The year is 1951. Frankie Chasing Bear and her son, Harold, left the Pine Ridge Reservation in South Dakota following the death of her husband. Her luck doesn't get any better when they find themselves stranded in Phoenix after their rattletrap pickup breaks down. Her plan was to go to Los Angeles as part of an Indian relocation program. Instead, she battles heat, poverty, and prejudice in a town that has little sympathy for Indians.
She's determined to help her son survive the bullying he receives by sewing a Lakota Star pattern quilt to remind him to be proud of his heritage. But Harold is having none of it. He decides he wants to return to Pine Ridge, where at least he had friends.
Nick Parker is a federal agent assigned to the Bureau of Indian Affairs. He’s attracted to Frankie's determination to survive in her hostile environment. For her part, Frankie believes Nick already has two strikes against him--by her definition he's a half-breed (part Lakota, part white) and he works for a Bureau that has never had the Indians' best interests at heart. She wants to trust Nick, but can she?

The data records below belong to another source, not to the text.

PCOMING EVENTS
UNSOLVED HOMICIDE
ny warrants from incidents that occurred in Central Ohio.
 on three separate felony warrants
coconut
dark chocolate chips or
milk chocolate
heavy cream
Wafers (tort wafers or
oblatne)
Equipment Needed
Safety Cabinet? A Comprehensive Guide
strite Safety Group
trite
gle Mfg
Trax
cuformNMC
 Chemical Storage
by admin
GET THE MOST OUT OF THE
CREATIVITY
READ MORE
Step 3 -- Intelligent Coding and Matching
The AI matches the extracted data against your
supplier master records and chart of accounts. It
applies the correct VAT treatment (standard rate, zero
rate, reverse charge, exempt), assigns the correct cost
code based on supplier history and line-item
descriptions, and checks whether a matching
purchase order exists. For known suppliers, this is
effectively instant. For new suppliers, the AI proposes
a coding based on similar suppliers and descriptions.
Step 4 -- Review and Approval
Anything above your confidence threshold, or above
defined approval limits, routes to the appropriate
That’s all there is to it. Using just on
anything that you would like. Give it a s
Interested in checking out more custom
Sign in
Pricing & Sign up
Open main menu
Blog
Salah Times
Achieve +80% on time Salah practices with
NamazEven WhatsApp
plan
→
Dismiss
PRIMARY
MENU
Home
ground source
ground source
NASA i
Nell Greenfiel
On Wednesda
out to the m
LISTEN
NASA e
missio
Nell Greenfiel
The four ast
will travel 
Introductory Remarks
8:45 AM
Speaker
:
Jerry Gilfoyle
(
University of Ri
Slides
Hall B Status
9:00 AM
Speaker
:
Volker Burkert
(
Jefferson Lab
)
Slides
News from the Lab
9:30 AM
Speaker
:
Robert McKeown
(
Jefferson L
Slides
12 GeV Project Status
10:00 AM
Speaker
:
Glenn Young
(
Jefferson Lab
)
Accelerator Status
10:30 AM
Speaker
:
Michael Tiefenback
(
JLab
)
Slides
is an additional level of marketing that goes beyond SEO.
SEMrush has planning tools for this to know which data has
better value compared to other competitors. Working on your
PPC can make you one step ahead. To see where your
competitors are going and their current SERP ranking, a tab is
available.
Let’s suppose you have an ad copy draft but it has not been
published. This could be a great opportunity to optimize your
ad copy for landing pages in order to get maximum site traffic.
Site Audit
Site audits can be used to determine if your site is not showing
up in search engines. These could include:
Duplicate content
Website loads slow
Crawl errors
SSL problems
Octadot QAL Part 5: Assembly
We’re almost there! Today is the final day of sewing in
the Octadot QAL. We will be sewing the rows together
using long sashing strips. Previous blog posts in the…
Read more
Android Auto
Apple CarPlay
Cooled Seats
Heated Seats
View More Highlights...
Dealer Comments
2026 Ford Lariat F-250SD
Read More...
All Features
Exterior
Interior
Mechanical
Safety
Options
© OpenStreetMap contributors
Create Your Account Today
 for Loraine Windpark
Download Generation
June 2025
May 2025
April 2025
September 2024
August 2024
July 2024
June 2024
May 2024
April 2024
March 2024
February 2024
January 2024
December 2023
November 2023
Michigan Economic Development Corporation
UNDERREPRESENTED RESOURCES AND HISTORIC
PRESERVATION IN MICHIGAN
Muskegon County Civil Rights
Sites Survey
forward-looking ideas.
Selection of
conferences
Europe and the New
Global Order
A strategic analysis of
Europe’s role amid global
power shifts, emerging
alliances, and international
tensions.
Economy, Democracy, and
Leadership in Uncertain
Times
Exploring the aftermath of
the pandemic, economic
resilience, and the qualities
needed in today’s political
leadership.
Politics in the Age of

Sky Without Stars really grabbed my attention. Linda Clare has done a wonderful job of reminding us how poorly Indians have been treated, while at the same time she's crafted a suspenseful story of a mother's love for her son.
Readers will feel the heat, dust, and fear that Frankie experiences as she tries to make a life for herself and Harold. Her determination had me cheering her on as I read.
I highly recommend Sky Without Stars.